From BARBECUES and CLUES by H.J. Heinz Company
Gray: First let me say: best kebabs ever!!! They were really that good. This may be my favorite recipe from our project so far. I am pretty sure Katie is tired of hearing me rave about them. I love kebabs, despite what Bon Appetit said about them last year. I think they are an American classic: a result of our melting pot culture and love affair with the grill.
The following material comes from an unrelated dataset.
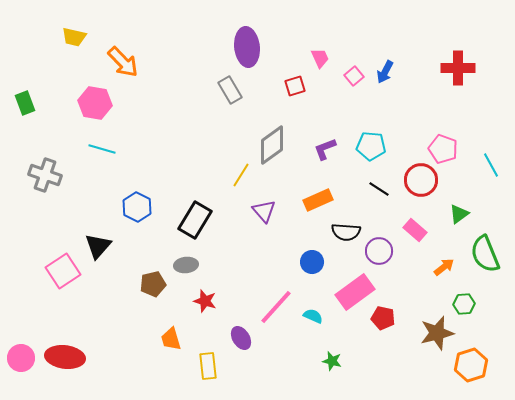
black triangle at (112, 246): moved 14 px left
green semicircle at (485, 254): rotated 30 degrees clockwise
A couple of quick notes on tweaks/changes. I lined out the step in the recipe that called for basting with the marinade. That can be very dangerous, and I never recommend it, but it would probably be good if you reserve some marinade when it is made to save for that purpose. I also used half white vinegar and half red wine vinegar in the recipe to give it a little zing. I did not cook the kebabs as long as suggested and took them off when they looked done.
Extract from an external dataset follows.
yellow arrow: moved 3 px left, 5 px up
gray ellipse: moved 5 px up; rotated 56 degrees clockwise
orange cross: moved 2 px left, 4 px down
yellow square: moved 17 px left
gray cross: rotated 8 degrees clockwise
This cookbook is from the late 50’s to mid 60’s although it doesn’t have a date anywhere that I can find. It was so cute that I had to have it, and it contains some great recipes that are American backyard barbecue classics.
Katie: We have had mixed results cooking with lamb, so I was not excited about Gray’s choice this week. I was so afraid we’d spend the money to buy the lamb and then not like the recipe. However, this recipe was awesome! I ended up going to three stores to find any lamb, and then it wasn’t the right cut. So if you are making this recipe, I would recommend scoping out your lamb options before the day you want to make it! I ended up finding some bone-in lamb chops on sale at Harris Teeter, but I’m sure other grocery stores have lamb, as well as many butchers. Gray cut up the chops the best he could to make them into kabob sized pieces. My only dislike on the kabobs, was that the onion portions weren’t done enough for me. I would split the layers of onion up along the kabob length so each portion would cook a little more. If it was a milder onion, it might not have mattered as much, but the red onions we used were strong. Other than that, I loved the lamb kabobs, much to my surprise!